▶ **PROBLEM**:
From the listing below, copy out every line where the word "района" appears.

▶ **STUDY MATERIAL**:
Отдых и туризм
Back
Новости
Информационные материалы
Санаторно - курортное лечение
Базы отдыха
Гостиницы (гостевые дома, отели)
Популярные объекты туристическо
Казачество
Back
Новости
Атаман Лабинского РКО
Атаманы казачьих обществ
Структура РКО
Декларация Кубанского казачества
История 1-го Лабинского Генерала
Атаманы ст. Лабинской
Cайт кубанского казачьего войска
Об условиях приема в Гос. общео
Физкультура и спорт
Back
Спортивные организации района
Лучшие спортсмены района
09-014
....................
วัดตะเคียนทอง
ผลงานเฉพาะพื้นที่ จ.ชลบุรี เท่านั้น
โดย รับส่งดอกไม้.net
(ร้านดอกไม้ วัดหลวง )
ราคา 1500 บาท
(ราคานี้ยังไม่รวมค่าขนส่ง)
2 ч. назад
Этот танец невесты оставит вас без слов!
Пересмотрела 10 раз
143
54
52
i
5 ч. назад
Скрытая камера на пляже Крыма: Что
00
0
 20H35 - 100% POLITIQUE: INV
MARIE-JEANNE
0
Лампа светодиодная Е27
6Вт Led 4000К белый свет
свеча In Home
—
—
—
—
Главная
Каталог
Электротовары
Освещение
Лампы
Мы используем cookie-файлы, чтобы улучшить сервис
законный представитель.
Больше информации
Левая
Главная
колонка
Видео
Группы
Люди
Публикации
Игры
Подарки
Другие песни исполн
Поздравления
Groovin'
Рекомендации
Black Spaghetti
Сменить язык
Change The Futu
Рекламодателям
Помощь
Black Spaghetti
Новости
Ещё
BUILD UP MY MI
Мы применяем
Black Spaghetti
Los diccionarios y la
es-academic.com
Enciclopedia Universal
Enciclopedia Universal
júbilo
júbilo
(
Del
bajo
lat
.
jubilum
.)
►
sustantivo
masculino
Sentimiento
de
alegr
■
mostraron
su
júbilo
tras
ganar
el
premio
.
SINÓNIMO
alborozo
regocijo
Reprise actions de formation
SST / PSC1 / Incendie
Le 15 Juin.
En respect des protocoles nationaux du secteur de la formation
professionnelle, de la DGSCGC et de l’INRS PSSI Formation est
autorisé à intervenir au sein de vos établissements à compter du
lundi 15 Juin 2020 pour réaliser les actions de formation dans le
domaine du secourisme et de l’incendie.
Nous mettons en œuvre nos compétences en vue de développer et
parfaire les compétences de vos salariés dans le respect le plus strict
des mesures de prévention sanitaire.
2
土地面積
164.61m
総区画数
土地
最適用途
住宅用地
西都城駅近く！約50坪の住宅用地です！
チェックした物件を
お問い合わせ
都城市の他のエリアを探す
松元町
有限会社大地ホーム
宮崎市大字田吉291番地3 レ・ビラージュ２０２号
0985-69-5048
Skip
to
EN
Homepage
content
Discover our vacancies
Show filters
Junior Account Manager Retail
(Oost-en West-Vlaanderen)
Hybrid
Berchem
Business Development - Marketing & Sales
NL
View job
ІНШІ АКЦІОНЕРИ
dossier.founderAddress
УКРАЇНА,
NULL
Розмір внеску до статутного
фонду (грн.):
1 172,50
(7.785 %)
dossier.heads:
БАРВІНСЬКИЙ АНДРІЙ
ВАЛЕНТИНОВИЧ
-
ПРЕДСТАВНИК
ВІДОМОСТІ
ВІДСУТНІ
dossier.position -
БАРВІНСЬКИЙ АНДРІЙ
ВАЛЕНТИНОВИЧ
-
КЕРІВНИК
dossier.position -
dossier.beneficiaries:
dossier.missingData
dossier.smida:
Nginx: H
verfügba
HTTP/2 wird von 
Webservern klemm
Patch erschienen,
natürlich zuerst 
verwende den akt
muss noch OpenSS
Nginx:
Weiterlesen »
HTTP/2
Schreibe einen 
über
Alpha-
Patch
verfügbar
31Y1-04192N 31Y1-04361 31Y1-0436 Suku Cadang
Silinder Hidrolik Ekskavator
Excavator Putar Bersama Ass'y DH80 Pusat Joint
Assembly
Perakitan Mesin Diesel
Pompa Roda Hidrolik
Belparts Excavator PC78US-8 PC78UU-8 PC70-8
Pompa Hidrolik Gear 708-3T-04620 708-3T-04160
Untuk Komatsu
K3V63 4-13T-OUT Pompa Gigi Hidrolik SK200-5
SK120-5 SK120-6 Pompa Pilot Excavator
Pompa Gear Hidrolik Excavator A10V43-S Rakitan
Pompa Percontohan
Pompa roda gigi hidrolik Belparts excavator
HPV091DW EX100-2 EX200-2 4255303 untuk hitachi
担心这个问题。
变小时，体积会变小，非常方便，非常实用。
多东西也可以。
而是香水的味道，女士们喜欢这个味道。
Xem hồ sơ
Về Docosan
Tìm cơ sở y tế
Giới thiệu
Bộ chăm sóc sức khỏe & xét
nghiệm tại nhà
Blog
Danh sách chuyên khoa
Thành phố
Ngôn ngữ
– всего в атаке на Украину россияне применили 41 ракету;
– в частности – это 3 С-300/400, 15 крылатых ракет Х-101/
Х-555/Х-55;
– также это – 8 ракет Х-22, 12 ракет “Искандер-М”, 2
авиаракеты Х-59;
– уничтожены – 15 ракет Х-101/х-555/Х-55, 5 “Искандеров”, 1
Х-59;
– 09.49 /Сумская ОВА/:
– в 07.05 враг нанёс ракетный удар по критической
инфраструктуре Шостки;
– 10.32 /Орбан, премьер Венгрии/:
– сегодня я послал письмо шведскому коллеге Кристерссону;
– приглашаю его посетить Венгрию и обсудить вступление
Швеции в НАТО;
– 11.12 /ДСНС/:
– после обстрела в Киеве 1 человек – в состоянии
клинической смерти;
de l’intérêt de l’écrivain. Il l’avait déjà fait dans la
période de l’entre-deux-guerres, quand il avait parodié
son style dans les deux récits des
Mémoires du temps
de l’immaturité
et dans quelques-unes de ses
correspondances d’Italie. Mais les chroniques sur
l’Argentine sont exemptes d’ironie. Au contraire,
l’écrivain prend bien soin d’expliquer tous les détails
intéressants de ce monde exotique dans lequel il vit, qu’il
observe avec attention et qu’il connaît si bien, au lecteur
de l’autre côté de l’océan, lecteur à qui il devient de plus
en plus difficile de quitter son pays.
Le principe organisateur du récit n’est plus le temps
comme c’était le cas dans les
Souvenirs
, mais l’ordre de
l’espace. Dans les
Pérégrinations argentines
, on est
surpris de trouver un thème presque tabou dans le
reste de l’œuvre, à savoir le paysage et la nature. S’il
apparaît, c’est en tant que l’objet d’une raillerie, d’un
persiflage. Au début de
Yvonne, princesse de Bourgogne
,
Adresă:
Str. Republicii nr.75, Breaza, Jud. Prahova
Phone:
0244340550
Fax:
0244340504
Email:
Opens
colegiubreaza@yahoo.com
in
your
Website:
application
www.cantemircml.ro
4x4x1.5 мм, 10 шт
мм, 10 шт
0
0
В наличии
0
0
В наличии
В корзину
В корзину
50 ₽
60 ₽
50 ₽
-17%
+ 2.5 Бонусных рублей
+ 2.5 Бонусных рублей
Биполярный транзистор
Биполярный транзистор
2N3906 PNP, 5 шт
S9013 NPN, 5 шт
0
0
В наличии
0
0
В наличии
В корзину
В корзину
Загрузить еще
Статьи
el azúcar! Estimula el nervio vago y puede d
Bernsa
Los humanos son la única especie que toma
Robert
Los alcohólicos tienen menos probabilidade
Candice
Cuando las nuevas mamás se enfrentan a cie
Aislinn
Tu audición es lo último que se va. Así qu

▶ **YOUR RESPONSE**:
Спортивные организации района
Лучшие спортсмены района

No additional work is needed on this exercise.